The two hospitals had a case meeting and decided treatment was working extremely well and buying more and more months of life. The tumours are still greatly diminished, thank God, and they’re now adding to the three weekly immunotherapy infusions, daily preventative radiotherapy sessions for the next three weeks.
These, too, carry potential side effects and every time I get any I’m right back to square one with the weak legs, the trembling and the desire to turn my face to the wall.
But, worse, my time here is running out. They have already kept me in really longer than they should in this safe, pristine rehabilitation which costs a huge sum to my insurers and the health service per month.
So, between the next two immunotherapy sessions and if I am not brought low again, there is a window for me to leave. I almost vomited with fear when first told for, in truth, I have become institutionalised and to leave this security is like going away to school for the first time.
They also believe I should now be close to my son as, although there will be help at my house for me and they will provide all they can, they believe my mental and indeed physical state was immeasurably improved by his three-week presence in the summer.
I cannot praise enough their help. They’ve sent scans and medical records – some written out in English to the Royal Marsden, London, where out-patient treatment will continue and I’ve had everyone from psychologists to social security experts to see me. I have such faith in this system.
With lockdown and quarantine, Pierce is unlikely to be able to come and get me and so they are seeking further help – ideally free – for medical assistance on the plane they believe is the way to travel. But I may have to do it alone.
At the other end I will go into a small rented flat in Battersea, ideally just minutes away from Pierce – the lay-out of his town house makes it impossible for living there.
I will have luggage – mainly clothes and a few precious photos and maybe a small, sneaked painting or two – and it could be a few weeks until the English system kicks in so, apart from his ministrations, I will be still alone.
I don’t know how well I’ll be walking or feeling and there will be no buzzer to press in the night.
“It’s a bolt hole,” he tells me. “I’ll be minutes away – you’ll often be at our house or I’ll come and have lunch and we’ll have dinner. Your friends can all see you when it’s safe. You’ll see your grandchildren including the one you’ve never met.”
On good serene days I smile and nod on Facetime to him. On bad days I cry, overcome with pride at how much he’s doing and wanting to do for me.
But mainly I cry, for it’s not fair he should have to, want to. He has a young family, a massively busy, intense and demanding working life, and now, for the first time ever … a dependent, no longer an ‘ah sod it all’ mother.

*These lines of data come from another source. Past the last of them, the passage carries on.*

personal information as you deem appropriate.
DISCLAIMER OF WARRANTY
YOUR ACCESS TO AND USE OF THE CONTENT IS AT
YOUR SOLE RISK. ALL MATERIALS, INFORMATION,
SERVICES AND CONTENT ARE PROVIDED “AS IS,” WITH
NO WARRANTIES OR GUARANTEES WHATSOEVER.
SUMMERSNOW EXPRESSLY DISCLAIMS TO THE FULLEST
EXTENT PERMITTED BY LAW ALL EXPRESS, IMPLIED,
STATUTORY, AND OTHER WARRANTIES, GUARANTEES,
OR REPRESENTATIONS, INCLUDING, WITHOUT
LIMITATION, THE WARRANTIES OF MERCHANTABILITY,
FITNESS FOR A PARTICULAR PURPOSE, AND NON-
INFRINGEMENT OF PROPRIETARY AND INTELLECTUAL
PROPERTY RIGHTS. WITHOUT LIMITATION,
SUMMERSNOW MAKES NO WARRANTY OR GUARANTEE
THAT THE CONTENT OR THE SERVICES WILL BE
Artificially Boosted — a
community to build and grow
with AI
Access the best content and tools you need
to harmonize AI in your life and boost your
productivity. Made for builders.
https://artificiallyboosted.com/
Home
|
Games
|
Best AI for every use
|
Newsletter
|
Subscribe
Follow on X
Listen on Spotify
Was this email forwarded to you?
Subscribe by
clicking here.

I cry selfishly, too, for the loss of me – for the loss of my movement, my courage, my ability to face down any situation and not stop until I’ve achieved my aim…or story as it usually was.
I won’t go back to LM before/if (still part of me thinks of staying) I leave. Miriam will turn the key and my life will drain into sepia on the walls. My life, my memories, my treasures, my history.
But the reality, without being maudlin, is I’m going back to die where my son can be by my side.
Of course, I’m hoping the months stretch into at least a year but then, as you know, I believe in prayer and miracles, even for old sinners like me.
So, there you have it. Once I had a house in France….now I have a souped-up Zimmer. Merde.